• David Brooks on Energy Innovation  The New York Times columnist compares the debate over energy legislation such as cap-and-trade to the battle over the transcontinental railroad in the 1860s. Noting the similar opposition to both policies, Brooks emphatically supports investment in energy innovation, declaring: "To remain the world’s pre-eminent nation, the U.S. is going to have to develop energy sources that are plentiful, clean and don’t enrich the worst people on earth." Brooks proposes a government-directed increase in new energy R&D and states the country is ready for "a new wave of energy development."
  • Roger Cohen on Salam Fayyad  "When Palestinian leaders are talking about their self-inflicted undoing, as well as the undoing inflicted on them by Israel, things may be starting to move," begins the New York Times columnist, who lauds the Palestinian prime minister's program for Palestinian statehood and peace with Israel. Labeling Fayyad "the best hope for Palestine in a very long time," Cohen argues the opposition of Hamas and Fatah is matched by Palestinians desire for peace.
The easy argument against him is that he’s isolated politically — opposed by Hamas in Gaza and regarded with suspicion by the Fatah old guard in the West Bank. The argument for him is that he’s getting things done, improving people’s lives, and Palestinians are tired of going nowhere.
  • Ronald Brownstein on Immigration and the GOP  Detailing Republicans' pullback from immigration reform since 2006, the National Journal columnist sighs at a GOP that continues to be de facto white-only in a country increasingly dominated by minorities. "The hardening GOP position also shows how the party is being tugged toward nativism as its coalition grows more monochromatic: In a nation that is more than one-third minority, nearly 90 percent of McCain's votes in the 2008 presidential election came from whites," he recounts. Unless Republicans get on board, Brownstein fears immigration reform will stall again and "the nation will likely suffer through years of sharpening social division."

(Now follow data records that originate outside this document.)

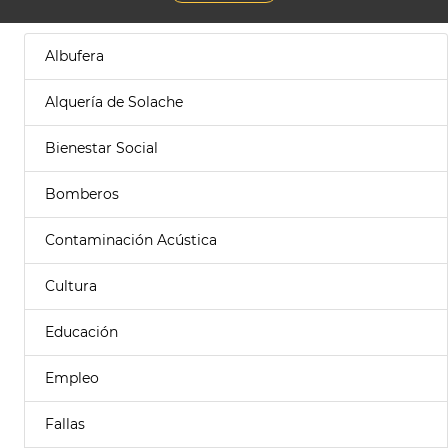
Albufera
Alquería de Solache
Bienestar Social
Bomberos
Contaminación Acústica
Cultura
Educación
Empleo
Fallas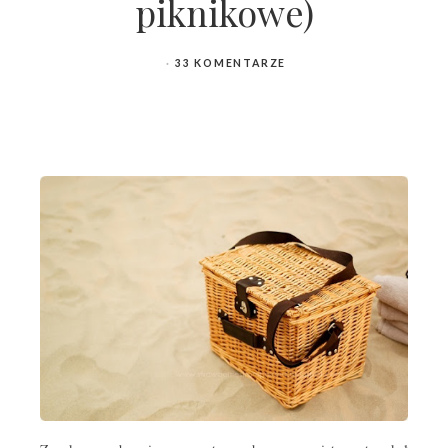
piknikowe)
33 KOMENTARZE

  • Paul Krugman on the Euro-Mess  At The New York Times, Krugman lays out a readable summary of why the present crisis in Greece bodes ill for all of Europe. "Is the euro itself in danger? In a word, yes," Krugman warns. The principal lesson here, he says, is the importance of being able to adapt to fluid situations. "When they joined the euro, the governments of Greece, Portugal and Spain denied themselves the ability to do some bad things, like printing too much money; but they also denied themselves the ability to respond flexibly to events," Krugman writes. "And when crisis strikes, governments need to be able to act."
  • Peggy Noonan on Mending Fences  "The right never trusted the government, but now the middle doesn't," Noonan declares in a scathing Wall Street Journal column. Noonan repeatedly stresses the point that "until the border itself is secure," substantive reform in any other area won't matter; her larger point concerns a swelling sense of alienation between the American government and the American people. "While the Democrats worry about the prospects of the Democrats and the Republicans about the well-being of the Republicans, who worries about America?" Noonan wonders. "No one. Which the American people have noticed."